I feel like there is more and more pressure on brides to have giant, perfectly planned, super sumptuous, day-of-dreams type events, which is cool if money really is no object, but as we are starting our life together as newlyweds, I really don't want to be paying off a wedding debt as big as my student loans. I want to have a wedding we could pay for with money we actually have, which turns out to be about $10,000. In real life, that seems like a lot of money to me, but in Wedding Planning Land, it really doesn't go far.

We really had to decide what was most important to us about our wedding, what we wanted to have and what we were willing and able to sacrifice. Maybe I was born under a lucky star, but what I really wanted was to have a very intimate, very beautiful wedding. Intimate = small guest list. Small guest list = big savings! At the moment our guest list stands at about 35 people, mostly family. I'm hoping with this small crew, we will be able to have great food, good favors, great decor and, most importantly, open bar, because in the immortal words of the internet, I don't need alcohol to have fun, but why start a fire with flint and sticks when they have invented the lighter?

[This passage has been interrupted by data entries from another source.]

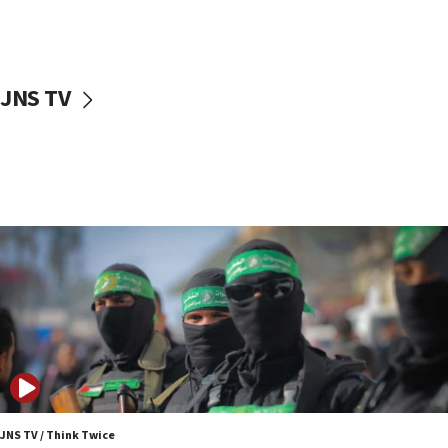
UNICEF study: Malnutrition lower in Gaza than in
surrounding Arab countries
08:13
CENTCOM: US has redirected 49 commercial
JNS TV
vessels under Iran blockade
08:11
Convicted hate offender quits UK election race
07:42
Israeli Navy conducts largest drill since Oct. 7
06:55
Palestinians attack Israeli civilians who
accidentally entered Jenin in Samaria
06:50
Uganda approves troop deployment to Gaza
06:25
Israel’s FM meets Colombia’s president-elect
ahead of inauguration
JNS TV / Think Twice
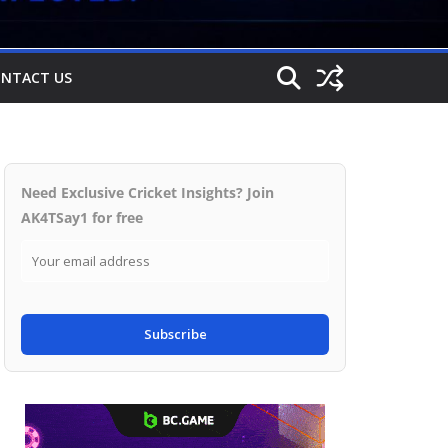
NTACT US
Need Exclusive Cricket Insights? Join
AK4TSay1 for free
Subscribe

I have a lot of other cost saving ideas, and a lot of budget busters, in mind and will keep you updated on how they work out. Have you been able to stay on budget? Have you had to sacrifice to do it?

15 October 2010

I Found a Song

For those of you who are far more musically inclined than I, you may have recognized the title of my blog right away. It's a line from "I Found A Reason," originally by The Velvet Underground and later covered by Cat Power. And I love it.

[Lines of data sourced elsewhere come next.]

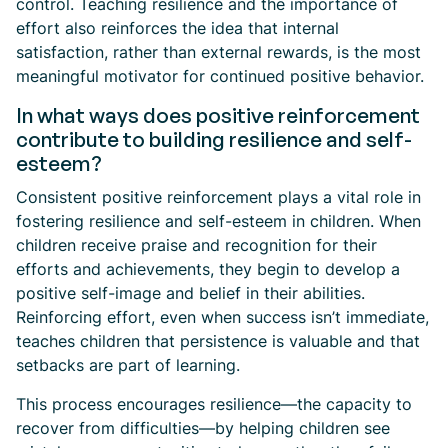
control. Teaching resilience and the importance of
effort also reinforces the idea that internal
satisfaction, rather than external rewards, is the most
meaningful motivator for continued positive behavior.
In what ways does positive reinforcement
contribute to building resilience and self-
esteem?
Consistent positive reinforcement plays a vital role in
fostering resilience and self-esteem in children. When
children receive praise and recognition for their
efforts and achievements, they begin to develop a
positive self-image and belief in their abilities.
Reinforcing effort, even when success isn’t immediate,
teaches children that persistence is valuable and that
setbacks are part of learning.
This process encourages resilience—the capacity to
recover from difficulties—by helping children see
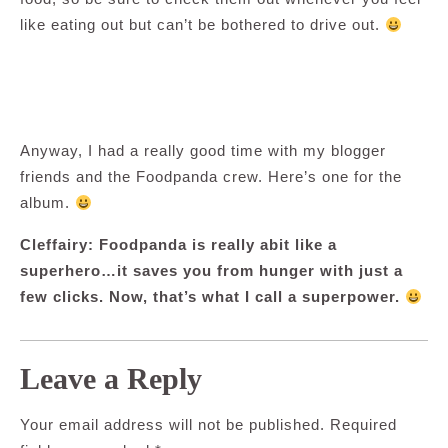
like eating out but can’t be bothered to drive out.
Anyway, I had a really good time with my blogger
friends and the Foodpanda crew. Here’s one for the
album.
Cleffairy: Foodpanda is really abit like a
superhero…it saves you from hunger with just a
few clicks. Now, that’s what I call a superpower.
Leave a Reply
Your email address will not be published.
Required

I'm not really a music person. I like music, I listen to it all the time, but I am the music equivalent of "I may not know art, but I know what I like." I don't research or seek out the newest hottest bands and want to know about them before you so by the time you like them I can go "OH them? I liked them but their sound has really changed, they're soooo mainstream now." Probably because I know too many people who do that. But Ben likes music, and has far better taste than I do (but that's a subject for a whole different post). So when we started thinking about our ceremony music, and I was at complete loose ends about what I'd walk in to, Ben said, "I always thought I Found a Reason (by Cat Power) was the perfect song." Ladies and gents, boy was he right. Listen to this:



So as perfect as that song is, it took me a long while to put together the fact that it is from an album called Covers is because it is a cover of another song. And I love that as well. Maybe more, or like my mom claims when I claim she love's my sister more, maybe "Just differently." Anywho, now I want to dance to that as our first dance. Too much? Just sweet enough?

13 October 2010

Hello, World

Hi. It's awfully quiet in here, and introductions can be awkward, so I'll go first. I'm Kathryn. This is my blog. It's actually going to be my "wedding" blog, where I talk about things like getting married and how I plan to go about that, in excruciating detail. You've been warned.

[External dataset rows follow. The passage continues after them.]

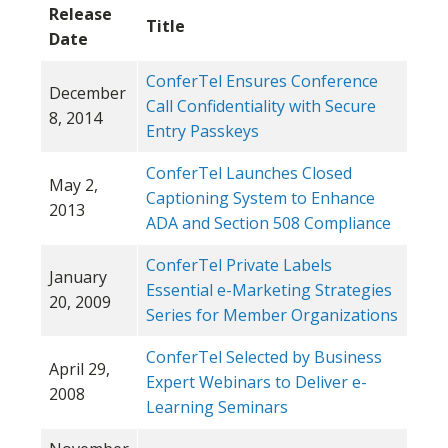
Release
Title
Date
ConferTel Ensures Conference
December
Call Confidentiality with Secure
8, 2014
Entry Passkeys
ConferTel Launches Closed
May 2,
Captioning System to Enhance
2013
ADA and Section 508 Compliance
ConferTel Private Labels
January
Essential e-Marketing Strategies
20, 2009
Series for Member Organizations
ConferTel Selected by Business
April 29,
Expert Webinars to Deliver e-
2008
Learning Seminars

I live in New York City. I'm not from here, but then, no one is. I plan on getting married in the general vicinity of where I am from, which is Chicago. It is also where my future husband is from, which I thought was very convenient of him.

Things I like:
Seasons and their accessories (Yay pumpkins!)
Naps
Exploring NYC
Kittens and their grown up counterparts
IKEA
Lula's (a vegan ice cream place)
Good books
Snack time

Things I don't like:
Unexplained delays on the subway
Rain RIGHT AFTER I blow out my hair
Stubbed toes
Bugs
Not being able to think of the word I want
Allergies

Ok, so that's me. In the future, when I'm talking about things and you're wondering what I'm like or where I am, this can give you the general idea. I'm sure more details will be forthcoming as we get to know each other, but it took me 5 years to get to know Ben (the future Mr. Kathryn) well enough to marry him, so I'm sure it will develop as we go on.